-- Job item --
Copy out the text in all the rows below word for word, but leave the pictures out.

-- Dataset extract --
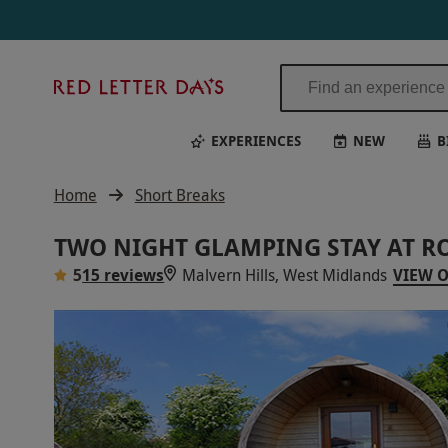
Red
Letter
Days
EXPERIENCES
NEW
B
Home
Short Breaks
TWO NIGHT GLAMPING STAY AT 
5
15 reviews
Malvern Hills, West Midlands
VIEW 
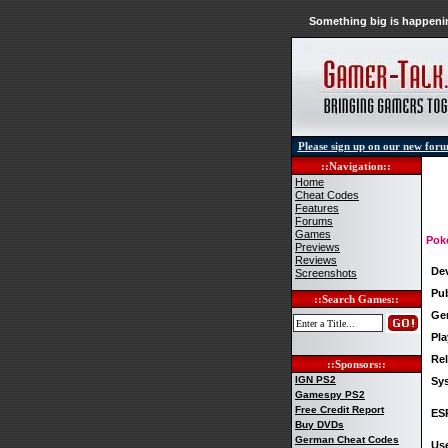
Something big is happenin
Please sign up on our new for
::Navigation::
Home
Cheat Codes
Features
Forums
Games
Pok
Previews
Reviews
De
Screenshots
Pub
::Search Games::
Ge
Pla
Rel
::Sponsors::
IGN PS2
Sy
Gamespy PS2
Free Credit Report
ES
Buy DVDs
German Cheat Codes
Use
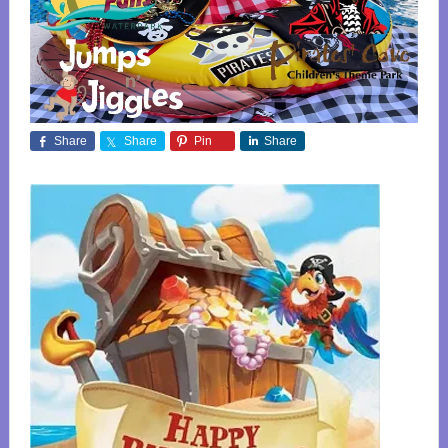
Share
Share
Pin
Share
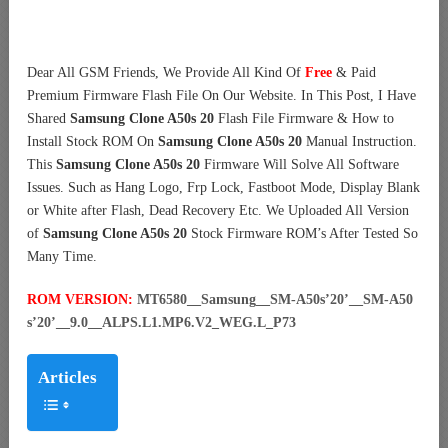
Dear All GSM Friends, We Provide All Kind Of
Free
& Paid
Premium Firmware Flash File On Our Website. In This Post, I Have
Shared
Samsung Clone A50s 20
Flash File Firmware & How to
Install Stock ROM On
Samsung Clone A50s 20
Manual Instruction.
This
Samsung Clone A50s 20
Firmware Will Solve All Software
Issues. Such as Hang Logo, Frp Lock, Fastboot Mode, Display Blank
or White after Flash, Dead Recovery Etc. We Uploaded All Version
of
Samsung Clone A50s 20
Stock Firmware ROM’s After Tested So
Many Time.
ROM VERSION:
MT6580__Samsung__SM-A50s’20’__SM-A50
s’20’__9.0__ALPS.L1.MP6.V2_WEG.L_P73
Articles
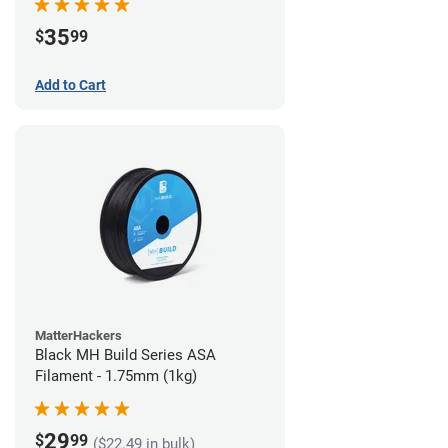
35
$
99
Add to Cart
MatterHackers
Black MH Build Series ASA
Filament - 1.75mm (1kg)
29
$
99
($22.49 in bulk)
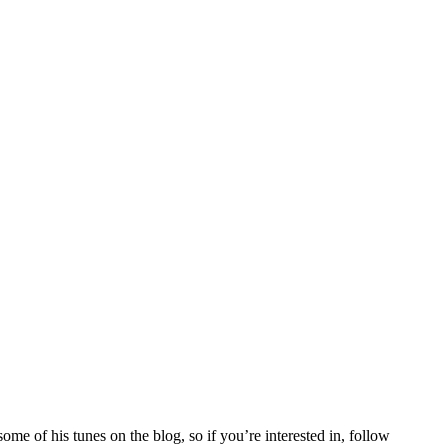
some of his tunes on the blog, so if you’re interested in, follow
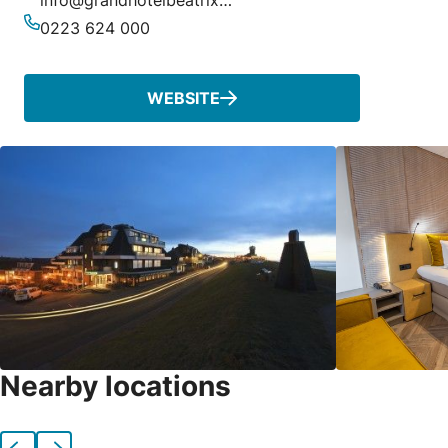
info@grandhotelbeatrix.nl
Email
0223 624 000
Phone
WEBSITE
Nearby locations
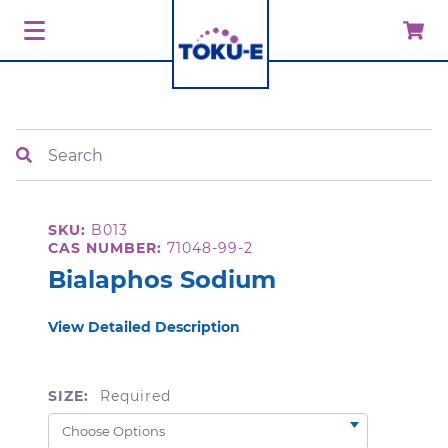
Search
SKU:
B013
CAS NUMBER:
71048-99-2
Bialaphos Sodium
View Detailed Description
SIZE:
Required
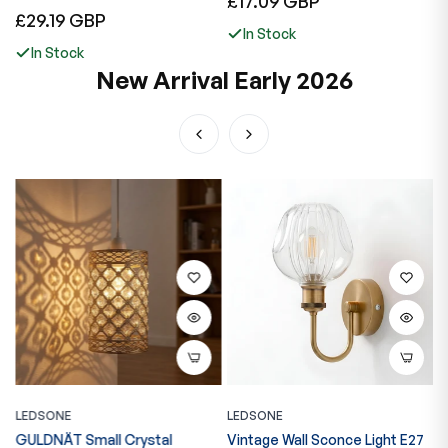
£17.09 GBP
£
Regular
£29.19 GBP
price
p
In Stock
price
In Stock
New Arrival Early 2026
LEDSONE
LEDSONE
L
GULDNÄT Small Crystal
Vintage Wall Sconce Light E27
V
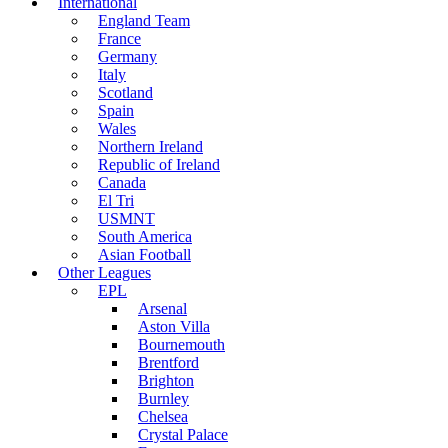
International
England Team
France
Germany
Italy
Scotland
Spain
Wales
Northern Ireland
Republic of Ireland
Canada
El Tri
USMNT
South America
Asian Football
Other Leagues
EPL
Arsenal
Aston Villa
Bournemouth
Brentford
Brighton
Burnley
Chelsea
Crystal Palace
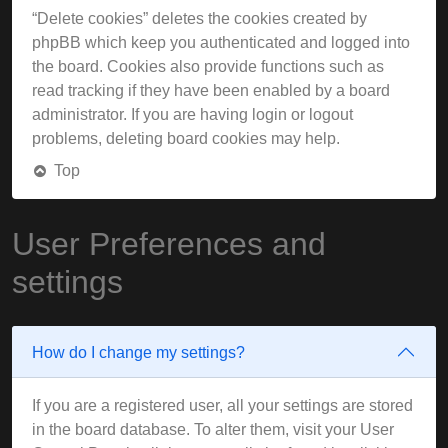
“Delete cookies” deletes the cookies created by
phpBB which keep you authenticated and logged into
the board. Cookies also provide functions such as
read tracking if they have been enabled by a board
administrator. If you are having login or logout
problems, deleting board cookies may help.
Top
User Preferences and
settings
How do I change my settings?
If you are a registered user, all your settings are stored
in the board database. To alter them, visit your User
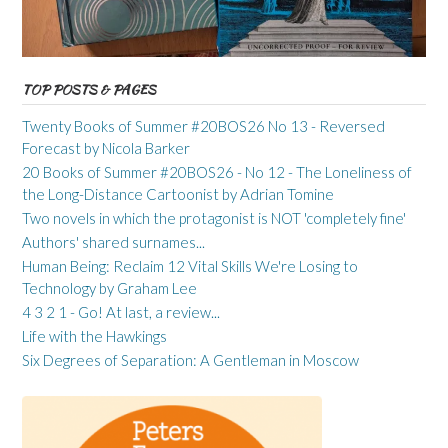
TOP POSTS & PAGES
Twenty Books of Summer #20BOS26 No 13 - Reversed
Forecast by Nicola Barker
20 Books of Summer #20BOS26 - No 12 - The Loneliness of
the Long-Distance Cartoonist by Adrian Tomine
Two novels in which the protagonist is NOT 'completely fine'
Authors' shared surnames...
Human Being: Reclaim 12 Vital Skills We're Losing to
Technology by Graham Lee
4 3 2 1 - Go! At last, a review...
Life with the Hawkings
Six Degrees of Separation: A Gentleman in Moscow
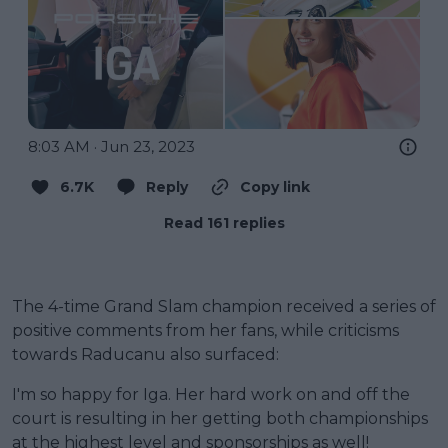
8:03 AM · Jun 23, 2023
6.7K
Reply
Copy link
Read 161 replies
The 4-time Grand Slam champion received a series of
positive comments from her fans, while criticisms
towards Raducanu also surfaced:
I'm so happy for Iga. Her hard work on and off the
court is resulting in her getting both championships
at the highest level and sponsorships as well!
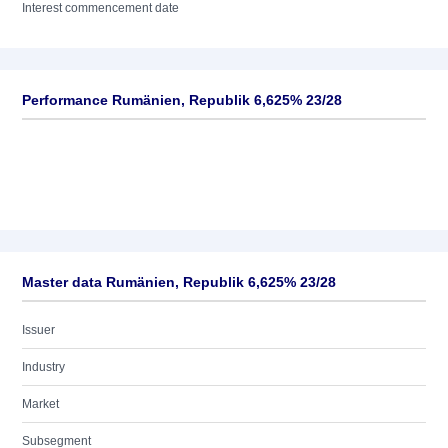
Interest commencement date
Performance Rumänien, Republik 6,625% 23/28
Master data Rumänien, Republik 6,625% 23/28
Issuer
Industry
Market
Subsegment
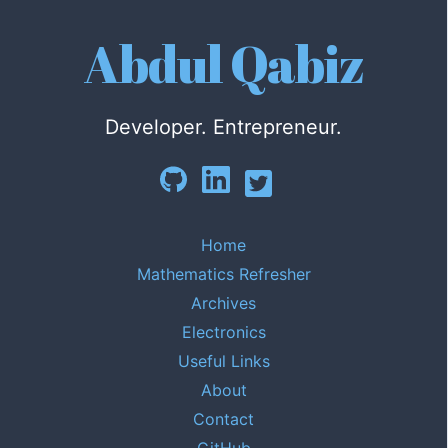
Abdul Qabiz
Developer. Entrepreneur.
Home
Mathematics Refresher
Archives
Electronics
Useful Links
About
Contact
GitHub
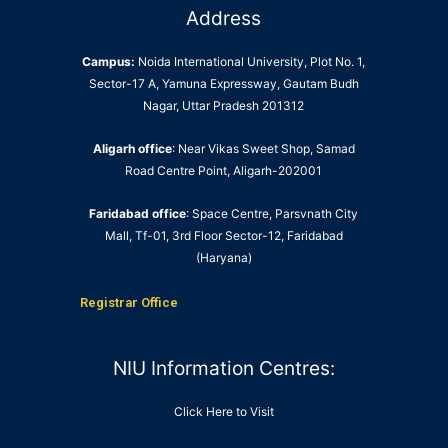
Address
Campus:
Noida International University, Plot No. 1,
Sector-17 A, Yamuna Expressway, Gautam Budh
Nagar, Uttar Pradesh 201312
Aligarh office
: Near Vikas Sweet Shop, Samad
Road Centre Point, Aligarh-202001
Faridabad office
: Space Centre, Parsvnath City
Mall, Tf-01, 3rd Floor Sector-12, Faridabad
(Haryana)
Registrar Office
NIU Information Centres:
Click Here to Visit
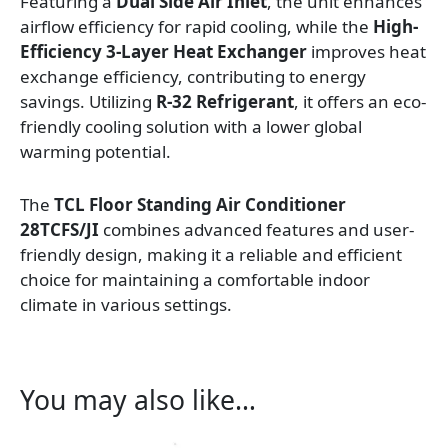
Featuring a
Dual Side Air Inlet
, the unit enhances
airflow efficiency for rapid cooling, while the
High-
Efficiency 3-Layer Heat Exchanger
improves heat
exchange efficiency, contributing to energy
savings. Utilizing
R-32 Refrigerant
, it offers an eco-
friendly cooling solution with a lower global
warming potential.
The
TCL Floor Standing Air Conditioner
28TCFS/JI
combines advanced features and user-
friendly design, making it a reliable and efficient
choice for maintaining a comfortable indoor
climate in various settings.
You may also like…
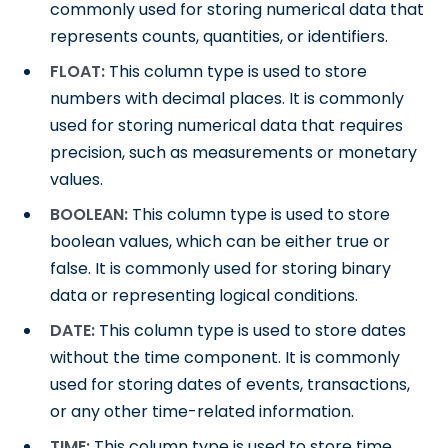
commonly used for storing numerical data that
represents counts, quantities, or identifiers.
FLOAT:
This column type is used to store
numbers with decimal places. It is commonly
used for storing numerical data that requires
precision, such as measurements or monetary
values.
BOOLEAN:
This column type is used to store
boolean values, which can be either true or
false. It is commonly used for storing binary
data or representing logical conditions.
DATE:
This column type is used to store dates
without the time component. It is commonly
used for storing dates of events, transactions,
or any other time-related information.
TIME:
This column type is used to store time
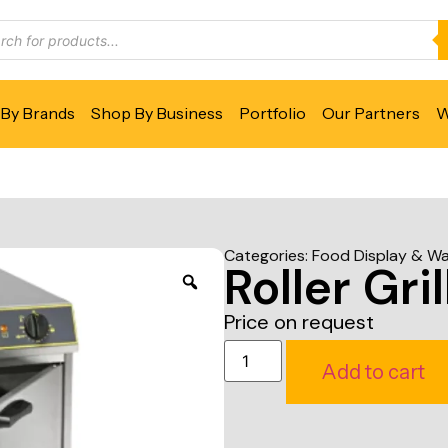
By Brands
Shop By Business
Portfolio
Our Partners
W
Categories:
Food Display & W
Roller Gr
Price on request
Add to cart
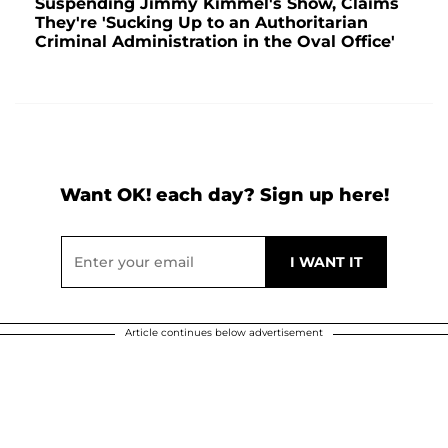
Suspending Jimmy Kimmel's Show, Claims
They're 'Sucking Up to an Authoritarian
Criminal Administration in the Oval Office'
Want OK! each day? Sign up here!
Article continues below advertisement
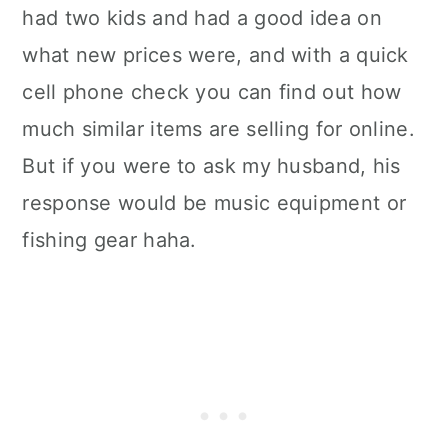
had two kids and had a good idea on
what new prices were, and with a quick
cell phone check you can find out how
much similar items are selling for online.
But if you were to ask my husband, his
response would be music equipment or
fishing gear haha.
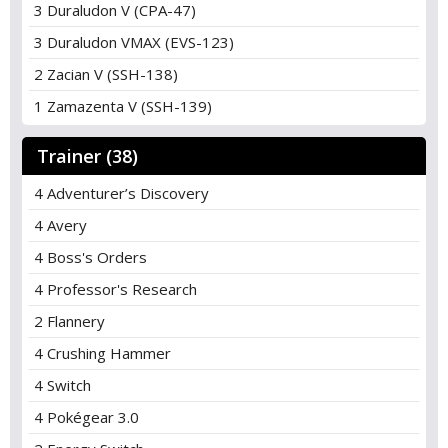
3 Duraludon V (CPA-47)
3 Duraludon VMAX (EVS-123)
2 Zacian V (SSH-138)
1 Zamazenta V (SSH-139)
Trainer (38)
4 Adventurer’s Discovery
4 Avery
4 Boss's Orders
4 Professor's Research
2 Flannery
4 Crushing Hammer
4 Switch
4 Pokégear 3.0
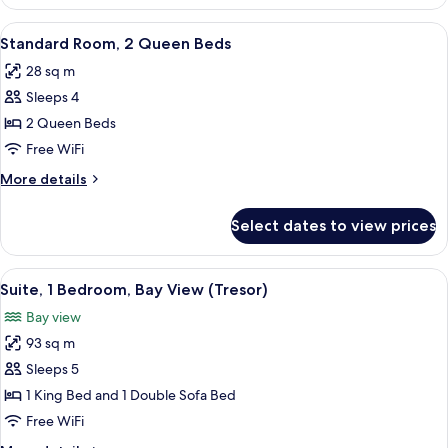
2
Queen
View
A hotel room with two beds, a desk, a 
2
Beds,
Standard Room, 2 Queen Beds
all
Ocean
28 sq m
View
photos
Sleeps 4
for
Standard
2 Queen Beds
Room,
Free WiFi
2
More
More details
Queen
details
Beds
for
Select dates to view prices
Standard
Room,
2
View
A modern hotel room with a sofa, dining
5
Queen
Suite, 1 Bedroom, Bay View (Tresor)
all
Beds
Bay view
photos
93 sq m
for
Suite,
Sleeps 5
1
1 King Bed and 1 Double Sofa Bed
Bedroom,
Free WiFi
Bay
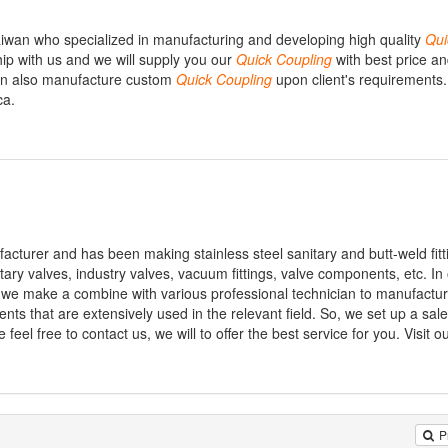
iwan who specialized in manufacturing and developing high quality
Qui
hip with us and we will supply you our
Quick
Coupling
with best price a
can also manufacture custom
Quick
Coupling
upon client's requirements.
ca.
facturer and has been making stainless steel sanitary and butt-weld fitt
itary valves, industry valves, vacuum fittings, valve components, etc. In
, we make a combine with various professional technician to manufactu
ents that are extensively used in the relevant field. So, we set up a s
feel free to contact us, we will to offer the best service for you. Visit ou
P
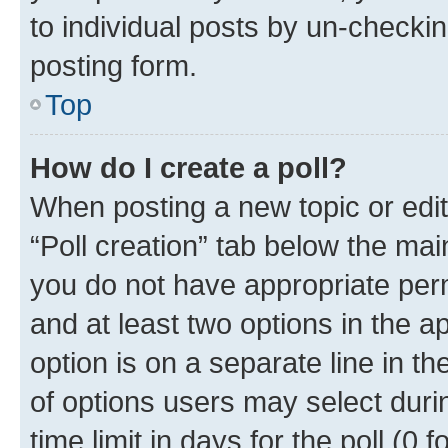
to individual posts by un-checkin
posting form.
Top
How do I create a poll?
When posting a new topic or editin
“Poll creation” tab below the mai
you do not have appropriate permi
and at least two options in the a
option is on a separate line in t
of options users may select duri
time limit in days for the poll (0 f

-- Solved problem --
Red
Letter
Days
EXPERIENCES
NEW
B
Home
Short Breaks
TWO NIGHT GLAMPING STAY AT 
5
15 reviews
Malvern Hills, West Midlands
VIEW 
Something big is happenin
Please sign up on our new for
::Navigation::
Home
Cheat Codes
Features
Forums
Games
Pok
Previews
Reviews
De
Screenshots
Pub
::Search Games::
Ge
Pla
Rel
::Sponsors::
IGN PS2
Sy
Gamespy PS2
Free Credit Report
ES
Buy DVDs
German Cheat Codes
Use
Share
Share
Pin
Share
Dear All GSM Friends, We Provide All Kind Of
Free
& Paid
Premium Firmware Flash File On Our Website. In This Post, I Have
Shared
Samsung Clone A50s 20
Flash File Firmware & How to
Install Stock ROM On
Samsung Clone A50s 20
Manual Instruction.
This
Samsung Clone A50s 20
Firmware Will Solve All Software
Issues. Such as Hang Logo, Frp Lock, Fastboot Mode, Display Blank
or White after Flash, Dead Recovery Etc. We Uploaded All Version
of
Samsung Clone A50s 20
Stock Firmware ROM’s After Tested So
Many Time.
ROM VERSION:
MT6580__Samsung__SM-A50s’20’__SM-A50
s’20’__9.0__ALPS.L1.MP6.V2_WEG.L_P73
Articles
35
$
99
Add to Cart
MatterHackers
Black MH Build Series ASA
Filament - 1.75mm (1kg)
29
$
99
($22.49 in bulk)
some of his tunes on the blog, so if you’re interested in, follow
info@grandhotelbeatrix.nl
Email
0223 624 000
Phone
WEBSITE
Nearby locations
Search
SKU:
B013
CAS NUMBER:
71048-99-2
Bialaphos Sodium
View Detailed Description
SIZE:
Required
£17.09 GBP
£
Regular
£29.19 GBP
price
p
In Stock
price
In Stock
New Arrival Early 2026
LEDSONE
LEDSONE
L
GULDNÄT Small Crystal
Vintage Wall Sconce Light E27
V
International
England Team
France
Germany
Italy
Scotland
Spain
Wales
Northern Ireland
Republic of Ireland
Canada
El Tri
USMNT
South America
Asian Football
Other Leagues
EPL
Arsenal
Aston Villa
Bournemouth
Brentford
Brighton
Burnley
Chelsea
Crystal Palace
“Delete cookies” deletes the cookies created by
phpBB which keep you authenticated and logged into
the board. Cookies also provide functions such as
read tracking if they have been enabled by a board
administrator. If you are having login or logout
problems, deleting board cookies may help.
Top
User Preferences and
settings
How do I change my settings?
If you are a registered user, all your settings are stored
in the board database. To alter them, visit your User
TOP POSTS & PAGES
Twenty Books of Summer #20BOS26 No 13 - Reversed
Forecast by Nicola Barker
20 Books of Summer #20BOS26 - No 12 - The Loneliness of
the Long-Distance Cartoonist by Adrian Tomine
Two novels in which the protagonist is NOT 'completely fine'
Authors' shared surnames...
Human Being: Reclaim 12 Vital Skills We're Losing to
Technology by Graham Lee
4 3 2 1 - Go! At last, a review...
Life with the Hawkings
Six Degrees of Separation: A Gentleman in Moscow
8:03 AM · Jun 23, 2023
6.7K
Reply
Copy link
Read 161 replies
The 4-time Grand Slam champion received a series of
positive comments from her fans, while criticisms
towards Raducanu also surfaced:
I'm so happy for Iga. Her hard work on and off the
court is resulting in her getting both championships
at the highest level and sponsorships as well!
Interest commencement date
Performance Rumänien, Republik 6,625% 23/28
Master data Rumänien, Republik 6,625% 23/28
Issuer
Industry
Market
Subsegment
Abdul Qabiz
Developer. Entrepreneur.
Home
Mathematics Refresher
Archives
Electronics
Useful Links
About
Contact
GitHub
Address
Campus:
Noida International University, Plot No. 1,
Sector-17 A, Yamuna Expressway, Gautam Budh
Nagar, Uttar Pradesh 201312
Aligarh office
: Near Vikas Sweet Shop, Samad
Road Centre Point, Aligarh-202001
Faridabad office
: Space Centre, Parsvnath City
Mall, Tf-01, 3rd Floor Sector-12, Faridabad
(Haryana)
Registrar Office
NIU Information Centres:
Click Here to Visit
Featuring a
Dual Side Air Inlet
, the unit enhances
airflow efficiency for rapid cooling, while the
High-
Efficiency 3-Layer Heat Exchanger
improves heat
exchange efficiency, contributing to energy
savings. Utilizing
R-32 Refrigerant
, it offers an eco-
friendly cooling solution with a lower global
warming potential.
The
TCL Floor Standing Air Conditioner
28TCFS/JI
combines advanced features and user-
friendly design, making it a reliable and efficient
choice for maintaining a comfortable indoor
climate in various settings.
You may also like…
commonly used for storing numerical data that
represents counts, quantities, or identifiers.
FLOAT:
This column type is used to store
numbers with decimal places. It is commonly
used for storing numerical data that requires
precision, such as measurements or monetary
values.
BOOLEAN:
This column type is used to store
boolean values, which can be either true or
false. It is commonly used for storing binary
data or representing logical conditions.
DATE:
This column type is used to store dates
without the time component. It is commonly
used for storing dates of events, transactions,
or any other time-related information.
TIME:
This column type is used to store time
By Brands
Shop By Business
Portfolio
Our Partners
W
Categories:
Food Display & W
Roller Gr
Price on request
Add to cart
Suspending Jimmy Kimmel's Show, Claims
They're 'Sucking Up to an Authoritarian
Criminal Administration in the Oval Office'
Want OK! each day? Sign up here!
Article continues below advertisement
had two kids and had a good idea on
what new prices were, and with a quick
cell phone check you can find out how
much similar items are selling for online.
But if you were to ask my husband, his
response would be music equipment or
fishing gear haha.
3 Duraludon V (CPA-47)
3 Duraludon VMAX (EVS-123)
2 Zacian V (SSH-138)
1 Zamazenta V (SSH-139)
Trainer (38)
4 Adventurer’s Discovery
4 Avery
4 Boss's Orders
4 Professor's Research
2 Flannery
4 Crushing Hammer
4 Switch
4 Pokégear 3.0
2
Queen
View
A hotel room with two beds, a desk, a 
2
Beds,
Standard Room, 2 Queen Beds
all
Ocean
28 sq m
View
photos
Sleeps 4
for
Standard
2 Queen Beds
Room,
Free WiFi
2
More
More details
Queen
details
Beds
for
Select dates to view prices
Standard
Room,
2
View
A modern hotel room with a sofa, dining
5
Queen
Suite, 1 Bedroom, Bay View (Tresor)
all
Beds
Bay view
photos
93 sq m
for
Suite,
Sleeps 5
1
1 King Bed and 1 Double Sofa Bed
Bedroom,
Free WiFi
Bay
iwan who specialized in manufacturing and developing high quality
Qui
hip with us and we will supply you our
Quick
Coupling
with best price a
can also manufacture custom
Quick
Coupling
upon client's requirements.
ca.
facturer and has been making stainless steel sanitary and butt-weld fitt
itary valves, industry valves, vacuum fittings, valve components, etc. In
, we make a combine with various professional technician to manufactu
ents that are extensively used in the relevant field. So, we set up a s
feel free to contact us, we will to offer the best service for you. Visit ou
P
to individual posts by un-checkin
posting form.
Top
How do I create a poll?
When posting a new topic or editin
“Poll creation” tab below the mai
you do not have appropriate permi
and at least two options in the a
option is on a separate line in t
of options users may select duri
time limit in days for the poll (0 f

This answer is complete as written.